What is expected: Reproduce verbatim the stretch of the data from the line containing "What is the" through the line containing "Count the number of slices in the pie.", both of those lines included. Omit the pictures from your reproduction.

Provided data:
────────
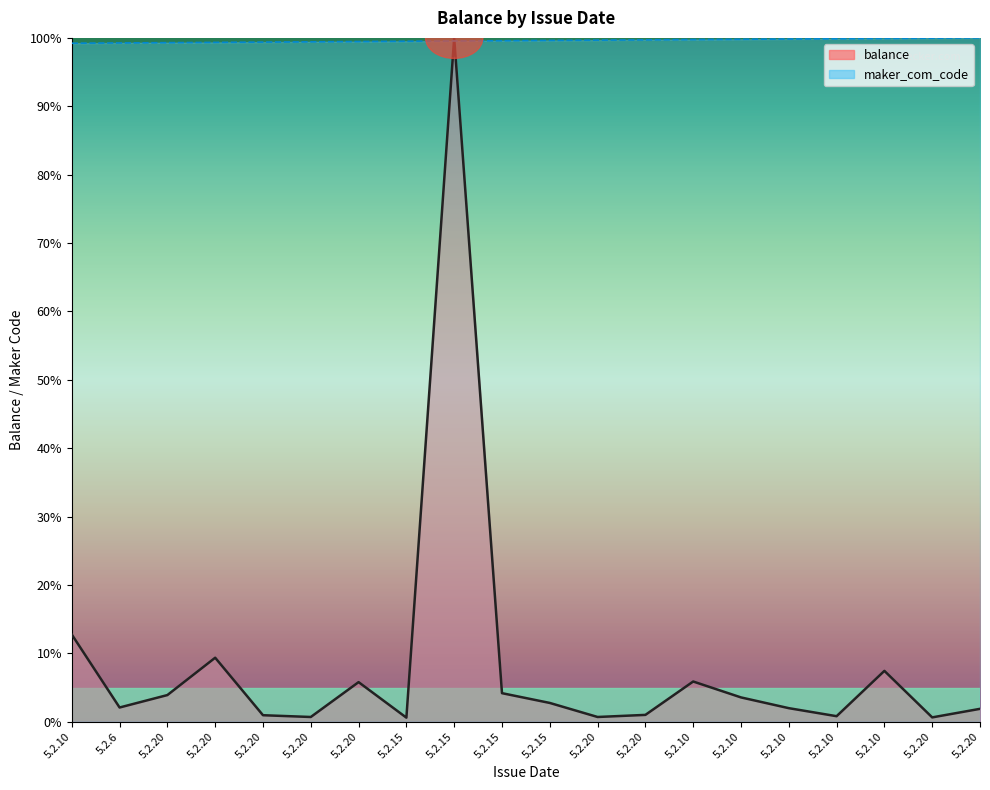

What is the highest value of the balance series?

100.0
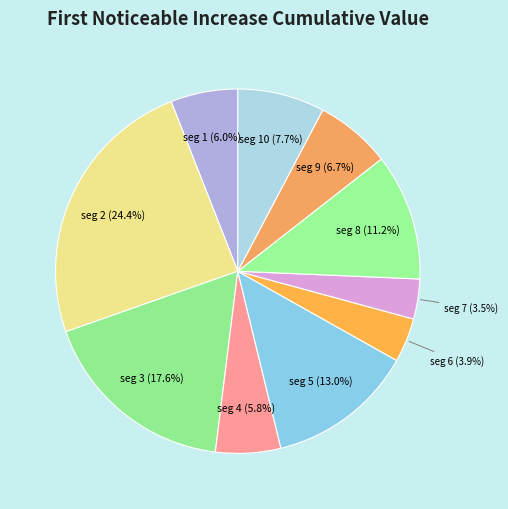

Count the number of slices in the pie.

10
────────
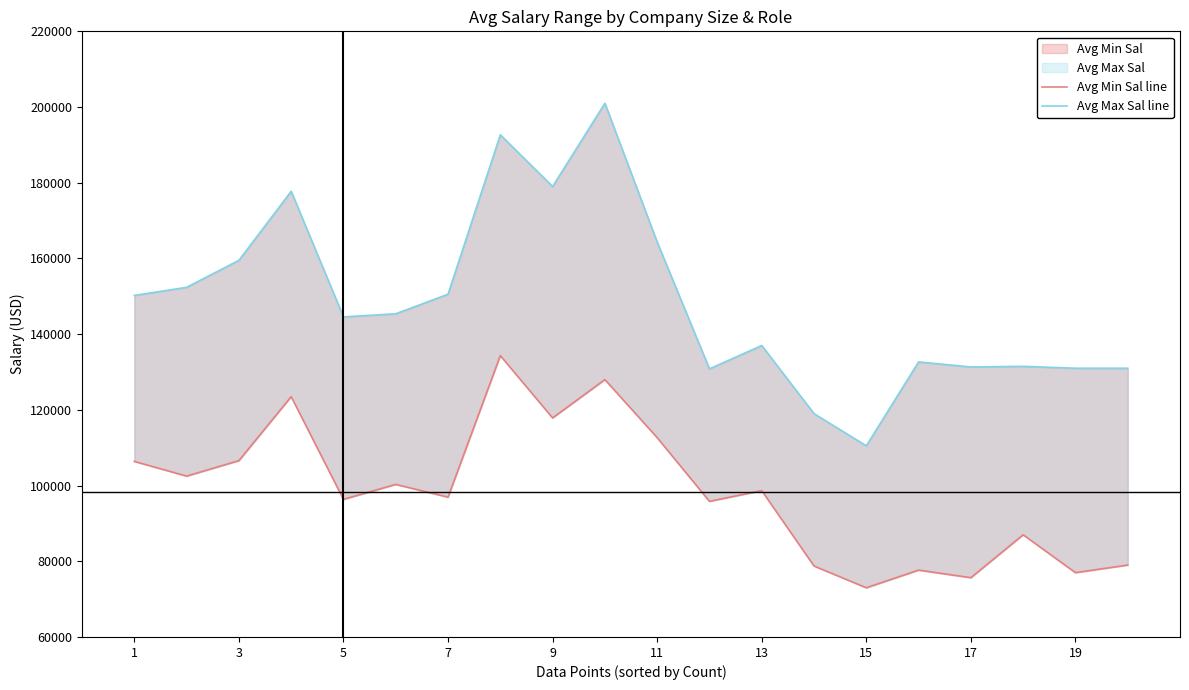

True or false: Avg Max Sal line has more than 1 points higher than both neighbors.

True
────────
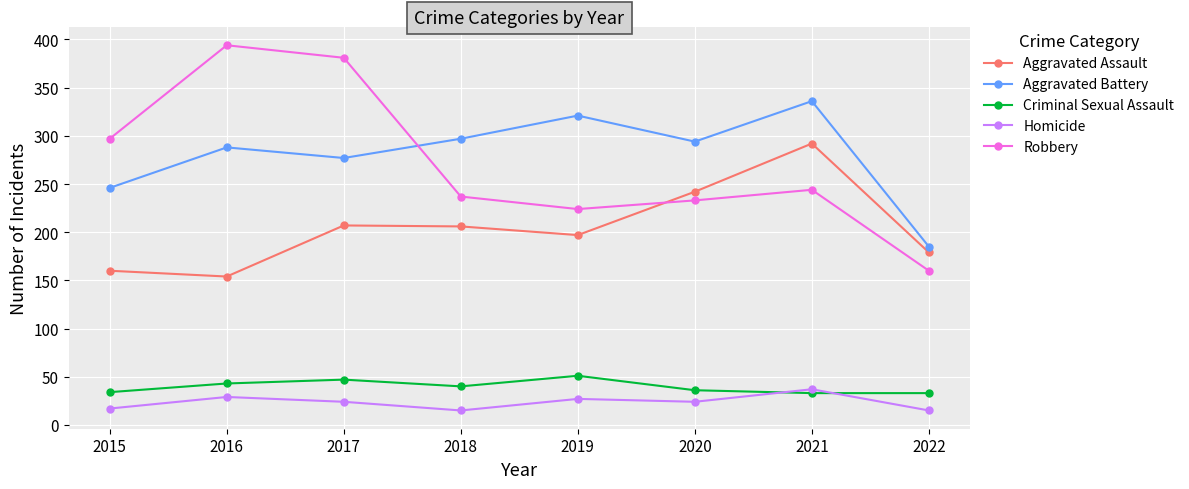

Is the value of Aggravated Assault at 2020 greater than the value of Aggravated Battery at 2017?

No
────────
Answer to this problem:
What is the highest value of the balance series?

100.0

Count the number of slices in the pie.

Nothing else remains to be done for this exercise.